Page-level text extractions:
>>

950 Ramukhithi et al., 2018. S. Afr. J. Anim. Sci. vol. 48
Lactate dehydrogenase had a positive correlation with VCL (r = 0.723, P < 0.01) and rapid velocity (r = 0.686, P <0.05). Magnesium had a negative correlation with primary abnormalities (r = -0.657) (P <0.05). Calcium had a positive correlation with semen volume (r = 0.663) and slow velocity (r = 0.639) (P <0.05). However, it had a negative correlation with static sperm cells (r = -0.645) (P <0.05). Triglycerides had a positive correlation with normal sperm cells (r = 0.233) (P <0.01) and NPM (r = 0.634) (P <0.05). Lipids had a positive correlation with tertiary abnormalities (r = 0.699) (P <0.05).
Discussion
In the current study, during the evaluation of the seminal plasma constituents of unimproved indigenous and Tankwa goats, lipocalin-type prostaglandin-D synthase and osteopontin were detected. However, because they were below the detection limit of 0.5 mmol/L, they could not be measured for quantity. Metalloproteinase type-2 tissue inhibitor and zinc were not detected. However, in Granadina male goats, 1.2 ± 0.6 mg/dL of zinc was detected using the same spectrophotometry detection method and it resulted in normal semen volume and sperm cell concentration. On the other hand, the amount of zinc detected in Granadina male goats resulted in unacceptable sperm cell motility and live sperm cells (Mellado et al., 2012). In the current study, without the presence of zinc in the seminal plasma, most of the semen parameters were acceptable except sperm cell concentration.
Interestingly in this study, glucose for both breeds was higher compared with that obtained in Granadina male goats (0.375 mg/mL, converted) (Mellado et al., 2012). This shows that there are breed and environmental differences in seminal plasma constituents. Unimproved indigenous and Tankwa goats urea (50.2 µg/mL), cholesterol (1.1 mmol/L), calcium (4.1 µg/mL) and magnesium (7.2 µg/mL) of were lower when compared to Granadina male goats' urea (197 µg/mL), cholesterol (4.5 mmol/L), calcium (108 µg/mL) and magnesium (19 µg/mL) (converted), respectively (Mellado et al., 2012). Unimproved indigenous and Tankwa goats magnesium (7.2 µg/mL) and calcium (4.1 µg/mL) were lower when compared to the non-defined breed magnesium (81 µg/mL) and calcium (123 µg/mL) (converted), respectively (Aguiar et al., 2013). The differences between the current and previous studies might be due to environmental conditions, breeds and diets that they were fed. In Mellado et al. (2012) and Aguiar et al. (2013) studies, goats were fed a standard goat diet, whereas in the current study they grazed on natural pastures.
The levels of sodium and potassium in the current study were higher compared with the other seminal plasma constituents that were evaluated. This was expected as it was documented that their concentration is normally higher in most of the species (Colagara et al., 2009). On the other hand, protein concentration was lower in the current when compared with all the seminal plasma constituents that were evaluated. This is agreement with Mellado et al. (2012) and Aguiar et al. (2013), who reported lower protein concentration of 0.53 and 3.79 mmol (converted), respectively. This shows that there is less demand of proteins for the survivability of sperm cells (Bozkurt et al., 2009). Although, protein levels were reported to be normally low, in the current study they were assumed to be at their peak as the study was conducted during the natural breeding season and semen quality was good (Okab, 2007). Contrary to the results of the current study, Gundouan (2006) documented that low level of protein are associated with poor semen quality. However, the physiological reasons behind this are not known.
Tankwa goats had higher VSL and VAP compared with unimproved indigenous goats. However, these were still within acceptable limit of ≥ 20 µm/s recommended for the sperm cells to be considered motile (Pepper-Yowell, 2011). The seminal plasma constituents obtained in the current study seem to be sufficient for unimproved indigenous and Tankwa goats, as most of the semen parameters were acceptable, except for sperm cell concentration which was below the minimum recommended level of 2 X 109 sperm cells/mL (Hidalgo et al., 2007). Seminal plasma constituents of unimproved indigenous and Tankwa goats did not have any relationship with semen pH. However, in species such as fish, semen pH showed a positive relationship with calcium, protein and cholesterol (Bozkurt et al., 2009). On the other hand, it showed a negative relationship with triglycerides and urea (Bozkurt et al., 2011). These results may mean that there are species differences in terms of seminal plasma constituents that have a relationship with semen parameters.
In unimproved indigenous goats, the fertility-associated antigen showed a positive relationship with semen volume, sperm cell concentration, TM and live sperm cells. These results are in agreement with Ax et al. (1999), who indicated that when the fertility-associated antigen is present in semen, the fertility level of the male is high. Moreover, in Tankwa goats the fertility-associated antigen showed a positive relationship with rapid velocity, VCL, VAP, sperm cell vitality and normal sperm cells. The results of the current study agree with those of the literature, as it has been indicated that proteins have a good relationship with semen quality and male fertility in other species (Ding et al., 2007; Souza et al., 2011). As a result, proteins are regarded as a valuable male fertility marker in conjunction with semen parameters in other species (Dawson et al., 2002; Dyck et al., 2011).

<<

Aim of the task – Retype each entry exactly, missing none.

Result –
950 Ramukhithi et al., 2018. S. Afr. J. Anim. Sci. vol. 48
Lactate dehydrogenase had a positive correlation with VCL (r = 0.723, P < 0.01) and rapid velocity (r = 0.686, P <0.05). Magnesium had a negative correlation with primary abnormalities (r = -0.657) (P <0.05). Calcium had a positive correlation with semen volume (r = 0.663) and slow velocity (r = 0.639) (P <0.05). However, it had a negative correlation with static sperm cells (r = -0.645) (P <0.05). Triglycerides had a positive correlation with normal sperm cells (r = 0.233) (P <0.01) and NPM (r = 0.634) (P <0.05). Lipids had a positive correlation with tertiary abnormalities (r = 0.699) (P <0.05).
Discussion
In the current study, during the evaluation of the seminal plasma constituents of unimproved indigenous and Tankwa goats, lipocalin-type prostaglandin-D synthase and osteopontin were detected. However, because they were below the detection limit of 0.5 mmol/L, they could not be measured for quantity. Metalloproteinase type-2 tissue inhibitor and zinc were not detected. However, in Granadina male goats, 1.2 ± 0.6 mg/dL of zinc was detected using the same spectrophotometry detection method and it resulted in normal semen volume and sperm cell concentration. On the other hand, the amount of zinc detected in Granadina male goats resulted in unacceptable sperm cell motility and live sperm cells (Mellado et al., 2012). In the current study, without the presence of zinc in the seminal plasma, most of the semen parameters were acceptable except sperm cell concentration.
Interestingly in this study, glucose for both breeds was higher compared with that obtained in Granadina male goats (0.375 mg/mL, converted) (Mellado et al., 2012). This shows that there are breed and environmental differences in seminal plasma constituents. Unimproved indigenous and Tankwa goats urea (50.2 µg/mL), cholesterol (1.1 mmol/L), calcium (4.1 µg/mL) and magnesium (7.2 µg/mL) of were lower when compared to Granadina male goats' urea (197 µg/mL), cholesterol (4.5 mmol/L), calcium (108 µg/mL) and magnesium (19 µg/mL) (converted), respectively (Mellado et al., 2012). Unimproved indigenous and Tankwa goats magnesium (7.2 µg/mL) and calcium (4.1 µg/mL) were lower when compared to the non-defined breed magnesium (81 µg/mL) and calcium (123 µg/mL) (converted), respectively (Aguiar et al., 2013). The differences between the current and previous studies might be due to environmental conditions, breeds and diets that they were fed. In Mellado et al. (2012) and Aguiar et al. (2013) studies, goats were fed a standard goat diet, whereas in the current study they grazed on natural pastures.
The levels of sodium and potassium in the current study were higher compared with the other seminal plasma constituents that were evaluated. This was expected as it was documented that their concentration is normally higher in most of the species (Colagara et al., 2009). On the other hand, protein concentration was lower in the current when compared with all the seminal plasma constituents that were evaluated. This is agreement with Mellado et al. (2012) and Aguiar et al. (2013), who reported lower protein concentration of 0.53 and 3.79 mmol (converted), respectively. This shows that there is less demand of proteins for the survivability of sperm cells (Bozkurt et al., 2009). Although, protein levels were reported to be normally low, in the current study they were assumed to be at their peak as the study was conducted during the natural breeding season and semen quality was good (Okab, 2007). Contrary to the results of the current study, Gundouan (2006) documented that low level of protein are associated with poor semen quality. However, the physiological reasons behind this are not known.
Tankwa goats had higher VSL and VAP compared with unimproved indigenous goats. However, these were still within acceptable limit of ≥ 20 µm/s recommended for the sperm cells to be considered motile (Pepper-Yowell, 2011). The seminal plasma constituents obtained in the current study seem to be sufficient for unimproved indigenous and Tankwa goats, as most of the semen parameters were acceptable, except for sperm cell concentration which was below the minimum recommended level of 2 X 109 sperm cells/mL (Hidalgo et al., 2007). Seminal plasma constituents of unimproved indigenous and Tankwa goats did not have any relationship with semen pH. However, in species such as fish, semen pH showed a positive relationship with calcium, protein and cholesterol (Bozkurt et al., 2009). On the other hand, it showed a negative relationship with triglycerides and urea (Bozkurt et al., 2011). These results may mean that there are species differences in terms of seminal plasma constituents that have a relationship with semen parameters.
In unimproved indigenous goats, the fertility-associated antigen showed a positive relationship with semen volume, sperm cell concentration, TM and live sperm cells. These results are in agreement with Ax et al. (1999), who indicated that when the fertility-associated antigen is present in semen, the fertility level of the male is high. Moreover, in Tankwa goats the fertility-associated antigen showed a positive relationship with rapid velocity, VCL, VAP, sperm cell vitality and normal sperm cells. The results of the current study agree with those of the literature, as it has been indicated that proteins have a good relationship with semen quality and male fertility in other species (Ding et al., 2007; Souza et al., 2011). As a result, proteins are regarded as a valuable male fertility marker in conjunction with semen parameters in other species (Dawson et al., 2002; Dyck et al., 2011).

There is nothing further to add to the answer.